In a letter to Sir Mark, she said: “The misconduct system is not delivering in a way that you, I, your officers or the public would expect it to.

“Cases are taking too long to resolve, allegations are more likely to be dismissed than acted upon, the burden on those raising concerns is too heavy, and there is racial disparity across the system, with white officers dealt with less harshly than black or Asian officers.”

In her report, she wrote:

– The Met takes too long to resolve misconduct cases, on average 400 days but nearly 20 per cent take more than two years.

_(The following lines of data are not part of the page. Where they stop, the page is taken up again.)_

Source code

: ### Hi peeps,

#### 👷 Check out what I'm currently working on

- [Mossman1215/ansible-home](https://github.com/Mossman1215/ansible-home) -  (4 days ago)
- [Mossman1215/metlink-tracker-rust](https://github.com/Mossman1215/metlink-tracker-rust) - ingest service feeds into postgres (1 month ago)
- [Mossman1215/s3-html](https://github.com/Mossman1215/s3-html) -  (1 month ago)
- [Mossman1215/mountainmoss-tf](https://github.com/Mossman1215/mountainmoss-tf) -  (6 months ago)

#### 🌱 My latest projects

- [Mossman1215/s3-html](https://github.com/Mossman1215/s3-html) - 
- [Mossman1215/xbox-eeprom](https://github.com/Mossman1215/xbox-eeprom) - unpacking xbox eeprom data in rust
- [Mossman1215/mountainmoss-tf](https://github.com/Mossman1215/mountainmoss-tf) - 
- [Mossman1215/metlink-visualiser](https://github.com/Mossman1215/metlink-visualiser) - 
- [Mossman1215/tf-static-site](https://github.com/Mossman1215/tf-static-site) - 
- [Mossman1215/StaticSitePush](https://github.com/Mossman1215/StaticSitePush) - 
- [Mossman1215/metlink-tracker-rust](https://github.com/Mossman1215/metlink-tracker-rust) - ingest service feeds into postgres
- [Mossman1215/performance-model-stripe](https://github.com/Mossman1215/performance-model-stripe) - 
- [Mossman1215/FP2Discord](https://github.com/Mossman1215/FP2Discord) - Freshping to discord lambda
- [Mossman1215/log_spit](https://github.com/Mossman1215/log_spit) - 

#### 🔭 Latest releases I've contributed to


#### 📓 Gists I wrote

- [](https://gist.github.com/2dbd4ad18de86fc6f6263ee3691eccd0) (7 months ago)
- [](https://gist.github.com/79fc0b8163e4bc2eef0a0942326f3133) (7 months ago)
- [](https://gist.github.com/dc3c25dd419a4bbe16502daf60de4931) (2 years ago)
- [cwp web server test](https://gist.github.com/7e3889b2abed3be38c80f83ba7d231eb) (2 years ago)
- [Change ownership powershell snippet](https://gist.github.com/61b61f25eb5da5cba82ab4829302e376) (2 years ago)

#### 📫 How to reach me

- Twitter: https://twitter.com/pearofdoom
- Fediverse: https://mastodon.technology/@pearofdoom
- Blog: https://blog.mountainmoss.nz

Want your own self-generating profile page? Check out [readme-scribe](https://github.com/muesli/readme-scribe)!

– Between 55 per cent and 60 per cent of misconduct allegations result in a finding of no case to answer, higher than the national average of 46 per cent, and supervisors warn staff against taking misconduct action.

– Fewer cases involving discrimination (20 per cent) and sexual misconduct (29 per cent) end with a case to answer decision, compared to 33 per cent of all cases. The report found this adds to a sense that discriminatory behaviour is not a breach of standards and a sense that “anything goes”.

– Officers and staff who have faced repeated misconduct claims are not properly disciplined. Between 2013 and 2022, 20 per cent were repeat offenders having been involved in two or more cases, but less than 1 per cent had been sacked.

– Many misconduct cases are dealt with by overstretched local units without proper training.

– The force is unclear about what constitutes gross misconduct, with the bar set too high.

– There is racial discrimination in the conduct system, with black officers and staff 81 per cent more likely than their white colleagues to have cases brought against them in 2021/22, while Asian officers were 55 per cent more likely.

– A rule, regulation 13, that allows probationers to be kicked off the force is not being used properly or fairly. Only 8 per cent of cases in 2021/22 resulted in dismissal, and black officers are 126 per cent more likely to be subject to a regulation 13 case than white, with Asian officers 123 per cent more likely.

Responding to the findings in a letter to Dame Louise, Sir Mark said the “the disproportionate way in which you have showed us black and Asian officers and staff have been treated shows patterns of unacceptable discrimination that clearly amount to systemic bias”.

“The fact that allegations of racism or sexual misconduct and misogyny have less chance of being upheld is also completely unacceptable. Furthermore, it is clear that the Met’s systems and processes don’t support the right outcomes,” he wrote.

“You uncover painful experiences from those within our ranks who have suffered discrimination and hate from colleagues, only to have their hurt compounded by a weak response from the organisation. This cannot continue.

“I am sorry to those we have let down: both the public and our honest and dedicated officers. The public deserves a better Met, and so do our good people who strive every day to make a positive difference to Londoners.”

Mayor of London Sadiq Khan said the situation at the Met was worse than he had feared.

He said: “The majority of those serving in the Met will be appalled by these latest findings and the decent officers who want to speak out – who have clearly been let down for far too long – must be properly supported.”

Home Secretary Suella Braverman said: “Culture and standards in the police must improve. And where an officer has fallen seriously short of these expectations, demonstrable, public action must be taken.”

A full report on the culture within the Met will be published in the new year.